English Baptist minister and abolitionist (1799–1876)

Edward Adey (1799 - 1876) was a Baptist minister and abolitionist.

==Biography==
Edward Adey was born on 31 March 1799 in Turnham Green, but was christened in Hammersmith the following month. He was the second child and son of Daniel and Catherine Adey. Coming from a religious family he eventually trained at Newport Pagnall, like his elder brother, John, as a minister before taking up a position in the Baptist church. His first appointment was in Leighton Buzzard, a job he held for 25 years and the place where he would eventually be buried.

Adey took charge of the congregation of baptists at Lake Street in 1828 who came from an older congregation who had been meeting since 1775. In 1832 there was a split in the church as some objected to the pastor. A new stricter chapel was formed that did not allow the open communion that was practised at Lake Street.

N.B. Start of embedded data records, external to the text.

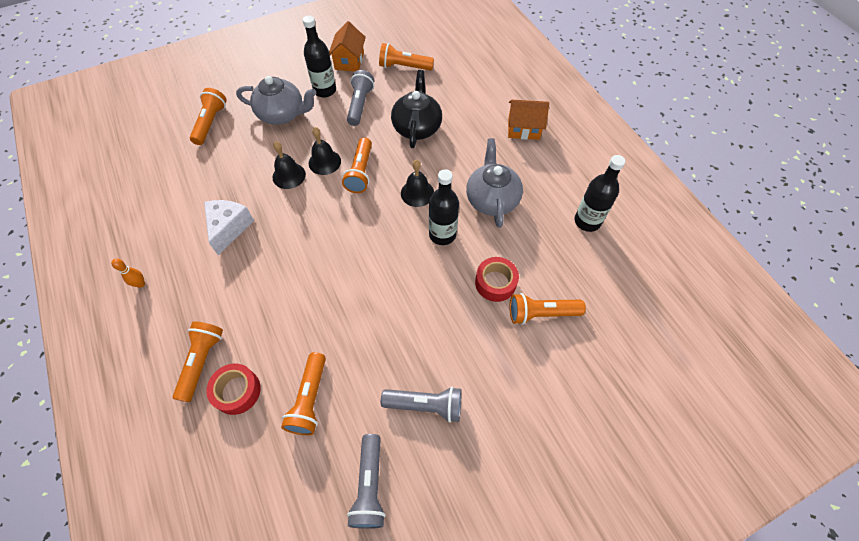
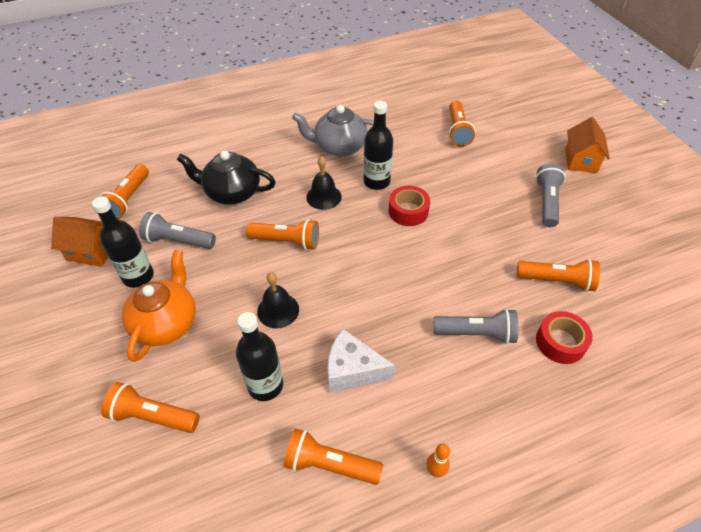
camera: 85 degrees left, 10 degrees down
orange flashlight [173,321,223,402] -> orange flashlight moved to [283,428,383,485]
grey teapot [236,76,316,125] -> orange teapot [122,250,196,362]
black bell [309,127,341,175] -> none
grey flashlight [347,434,386,529] -> grey flashlight moved to [433,309,519,344]
red tape [475,257,519,302] -> red tape moved to [389,186,430,226]
orange house [508,100,549,140] -> orange house moved to [565,117,610,173]
black bottle [575,155,625,232] -> black bottle moved to [236,312,283,401]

Today the chapel, or its 1864 replacement for 500 people, no longer stands, but it is recognised in the name of the Chapel Mews that are now on that site.

Adey was an active member of the Anti-Slavery Society advising on such matters as how to free those slaves who were held in the Danish colonies. He was known to William Wilberforce and he is one of the people chosen to appear in Haydon's picture of the 1840 Anti-slavery convention where the aged Thomas Clarkson is shown addressing the first international convention on anti-slavery.

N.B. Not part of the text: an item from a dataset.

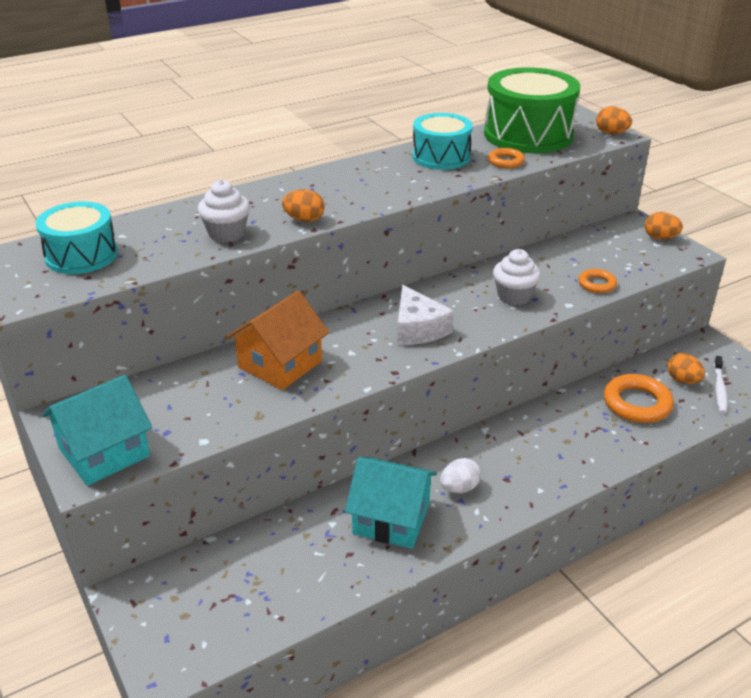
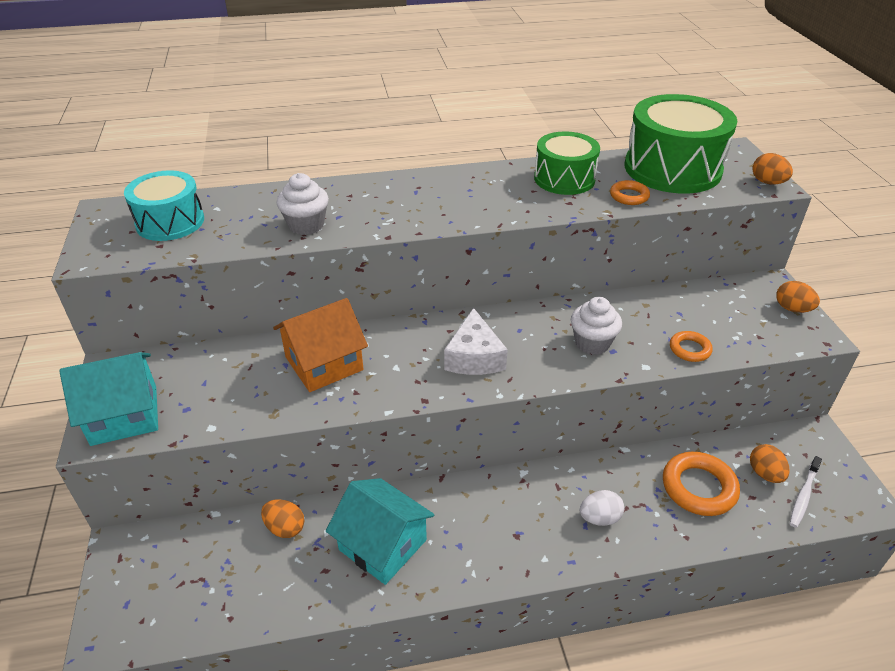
camera: 20 degrees right, 5 degrees up
orange egg [282,189,325,222] -> orange egg moved to [261,499,304,538]
turquoise drum [412,113,473,170] -> green drum [534,131,600,195]
white egg [440,458,481,493] -> white egg moved to [580,490,624,526]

One of the people who Adey preached with on a tour of the south Midlands was William Knibb, a Jamaican missionary. Knibb also attended the 1840 Anti-Slavery convention.

Many notable people are in this painting including Lady Byron, Daniel O'Connell, Thomas Fowell Buxton and Richard Tapper Cadbury (who was just behind Adey in the painting).

In 1863, Adey was instrumental in forming a Baptist church in Brackley in Northamptonshire.

Adey married Mary Linnell in 1835 and had four children although one died young. He died in Leighton Buzzard on 28 April 1876.